» **DESCRIPTION OF THE TASK**
Look through the entries below and copy exactly the part that begins with the line containing "create a virtual card to shop anywhere" and ends with the line containing "substantially similar arbitration claims". Do not copy the pictures.

» **DATA PROVIDED**
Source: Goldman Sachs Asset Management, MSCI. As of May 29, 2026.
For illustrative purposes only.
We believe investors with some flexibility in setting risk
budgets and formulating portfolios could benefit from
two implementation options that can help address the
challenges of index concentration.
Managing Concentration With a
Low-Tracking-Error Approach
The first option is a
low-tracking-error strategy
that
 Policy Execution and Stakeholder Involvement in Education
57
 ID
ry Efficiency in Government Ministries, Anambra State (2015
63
* * *
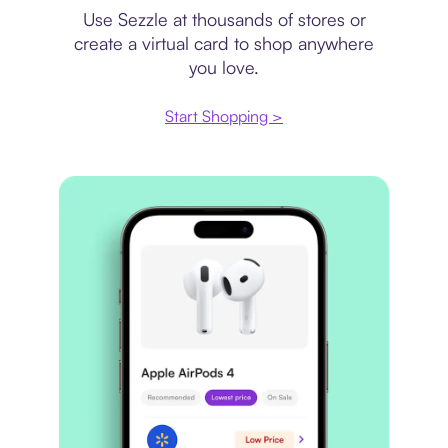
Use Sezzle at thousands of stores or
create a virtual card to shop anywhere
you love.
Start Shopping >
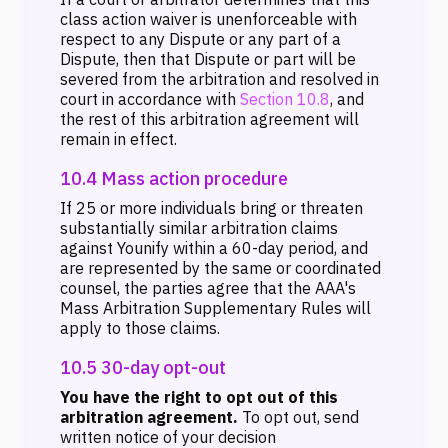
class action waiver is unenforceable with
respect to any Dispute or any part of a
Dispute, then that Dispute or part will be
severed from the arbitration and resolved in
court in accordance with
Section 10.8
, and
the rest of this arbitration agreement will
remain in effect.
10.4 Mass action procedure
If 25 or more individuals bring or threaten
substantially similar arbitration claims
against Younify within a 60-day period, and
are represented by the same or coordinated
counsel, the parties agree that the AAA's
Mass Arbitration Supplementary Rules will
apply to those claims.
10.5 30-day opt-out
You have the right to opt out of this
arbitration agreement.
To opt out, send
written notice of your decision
---
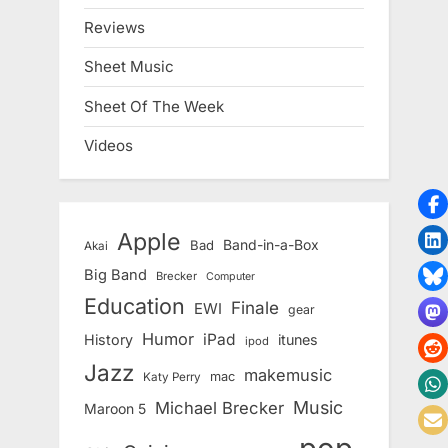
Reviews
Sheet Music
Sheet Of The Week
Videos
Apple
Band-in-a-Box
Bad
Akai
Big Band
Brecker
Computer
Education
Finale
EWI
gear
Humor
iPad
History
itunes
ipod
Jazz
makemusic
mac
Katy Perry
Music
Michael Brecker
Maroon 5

» **REPLY TO THE EXERCISE**
create a virtual card to shop anywhere
you love.
Start Shopping >
class action waiver is unenforceable with
respect to any Dispute or any part of a
Dispute, then that Dispute or part will be
severed from the arbitration and resolved in
court in accordance with
Section 10.8
, and
the rest of this arbitration agreement will
remain in effect.
10.4 Mass action procedure
If 25 or more individuals bring or threaten
substantially similar arbitration claims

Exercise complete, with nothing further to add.